02. Juni 2008 11:36

Wifo-Studie 

Wirtschaftsaufschwung in der Euro-Zone

Der starke Euro stimmt die Wirtschaftsexperten positiv: Laut einer Wifo-Studie steigt das Wirtschaftswachstum in der EU.

Wirtschaftsaufschwung in der Euro-Zone
© AP

Das Wirtschaftswachstum im Euro-Raum wird sich zwar zwischen 2007 und 2009 auf 1,3 Prozent halbieren, ab 2009 rechnet das Wirtschaftsforschungsinstitut (Wifo) aber mit einer "markanten Belebung" der Weltkonjunktur.
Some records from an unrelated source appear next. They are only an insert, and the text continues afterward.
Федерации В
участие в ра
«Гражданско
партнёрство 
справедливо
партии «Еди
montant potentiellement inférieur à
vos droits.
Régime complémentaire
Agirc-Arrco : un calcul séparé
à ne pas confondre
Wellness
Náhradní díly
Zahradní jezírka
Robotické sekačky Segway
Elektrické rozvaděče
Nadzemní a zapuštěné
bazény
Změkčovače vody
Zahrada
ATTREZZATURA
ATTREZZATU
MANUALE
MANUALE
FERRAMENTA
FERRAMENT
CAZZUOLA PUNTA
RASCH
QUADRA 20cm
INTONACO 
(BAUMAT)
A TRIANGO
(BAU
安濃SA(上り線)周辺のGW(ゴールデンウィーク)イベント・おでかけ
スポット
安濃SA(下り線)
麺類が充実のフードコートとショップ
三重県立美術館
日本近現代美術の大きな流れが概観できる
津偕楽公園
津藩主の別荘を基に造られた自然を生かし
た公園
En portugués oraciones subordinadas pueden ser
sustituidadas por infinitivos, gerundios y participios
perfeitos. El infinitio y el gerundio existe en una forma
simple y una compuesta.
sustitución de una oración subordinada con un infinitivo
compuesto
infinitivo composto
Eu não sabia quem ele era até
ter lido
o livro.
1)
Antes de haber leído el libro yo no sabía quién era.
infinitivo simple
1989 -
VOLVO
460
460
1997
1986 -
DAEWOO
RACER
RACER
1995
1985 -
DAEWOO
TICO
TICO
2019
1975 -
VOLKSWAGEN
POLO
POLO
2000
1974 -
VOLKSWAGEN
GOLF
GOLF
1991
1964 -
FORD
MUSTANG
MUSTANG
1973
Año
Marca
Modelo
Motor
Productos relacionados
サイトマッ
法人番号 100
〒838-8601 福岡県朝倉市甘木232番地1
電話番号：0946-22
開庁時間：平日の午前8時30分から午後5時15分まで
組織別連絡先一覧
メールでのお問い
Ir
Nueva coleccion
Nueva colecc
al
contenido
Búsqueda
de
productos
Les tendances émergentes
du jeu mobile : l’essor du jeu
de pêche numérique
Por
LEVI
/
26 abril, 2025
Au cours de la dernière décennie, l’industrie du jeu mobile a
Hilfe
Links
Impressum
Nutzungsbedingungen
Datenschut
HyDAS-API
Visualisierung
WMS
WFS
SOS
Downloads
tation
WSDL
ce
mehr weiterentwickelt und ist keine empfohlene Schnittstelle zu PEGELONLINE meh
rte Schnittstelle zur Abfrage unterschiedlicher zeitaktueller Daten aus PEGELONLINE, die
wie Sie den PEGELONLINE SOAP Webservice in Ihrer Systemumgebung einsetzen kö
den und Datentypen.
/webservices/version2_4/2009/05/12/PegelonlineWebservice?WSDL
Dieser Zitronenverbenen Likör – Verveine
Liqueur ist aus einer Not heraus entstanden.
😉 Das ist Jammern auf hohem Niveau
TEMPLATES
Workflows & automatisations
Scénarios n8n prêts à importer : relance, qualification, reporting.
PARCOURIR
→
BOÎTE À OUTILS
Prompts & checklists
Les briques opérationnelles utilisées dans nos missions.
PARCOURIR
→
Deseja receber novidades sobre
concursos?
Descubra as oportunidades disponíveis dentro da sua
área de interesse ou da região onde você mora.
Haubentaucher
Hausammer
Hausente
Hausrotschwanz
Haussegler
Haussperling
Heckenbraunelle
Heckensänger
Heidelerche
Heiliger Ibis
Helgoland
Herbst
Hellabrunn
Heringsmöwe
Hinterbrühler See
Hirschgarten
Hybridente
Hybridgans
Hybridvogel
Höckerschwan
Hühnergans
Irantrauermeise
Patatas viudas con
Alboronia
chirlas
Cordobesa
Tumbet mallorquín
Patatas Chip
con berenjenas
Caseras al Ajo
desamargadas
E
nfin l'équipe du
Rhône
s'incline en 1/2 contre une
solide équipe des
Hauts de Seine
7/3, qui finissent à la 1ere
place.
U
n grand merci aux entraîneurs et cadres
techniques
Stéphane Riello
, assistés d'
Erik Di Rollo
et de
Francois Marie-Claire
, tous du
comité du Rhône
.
Als Basis für die Berechnungen gingen die Experten von einem Euro-Kurs von 1,60 Dollar und einer nur mehr geringfügigen Zunahme der Erdölpreise.

Plus 4,1 Prozent
Das Wachstum der Weltproduktion (BIP) sollte bis 2012 mit +4,1 Prozent pro Jahr höher ausfallen als 2000/2007 mit +3,8 Prozent, so das Wifo am Montag in seiner mittelfristigen Prognose für die Weltwirtschaft bis 2012.

Der Aufholprozess werde sich in Europa in den neuen EU-Ländern fortsetzen - ihre Wirtschaft werde bis 2012 um durchschnittlich 4,7 Prozent expandieren und damit mehr als doppelt so rasch wie jene der EU 15 mit 1,9 Prozent.

In den USA wird die Wirtschaft bis 2012 laut Wifo um nur 1,9 Prozent pro Jahr wachsen, merklich langsamer als 2000/2007 mit 2,4 Prozent. Für Deutschland und Japan gehen die Experten davon aus, dass sich das mittelfristige Wachstumstempo hingegen auf 1,7 bzw. 1,8 Prozent erhöhen wird (2000/2007: +1,2 Prozent bzw. +1,5 Prozent).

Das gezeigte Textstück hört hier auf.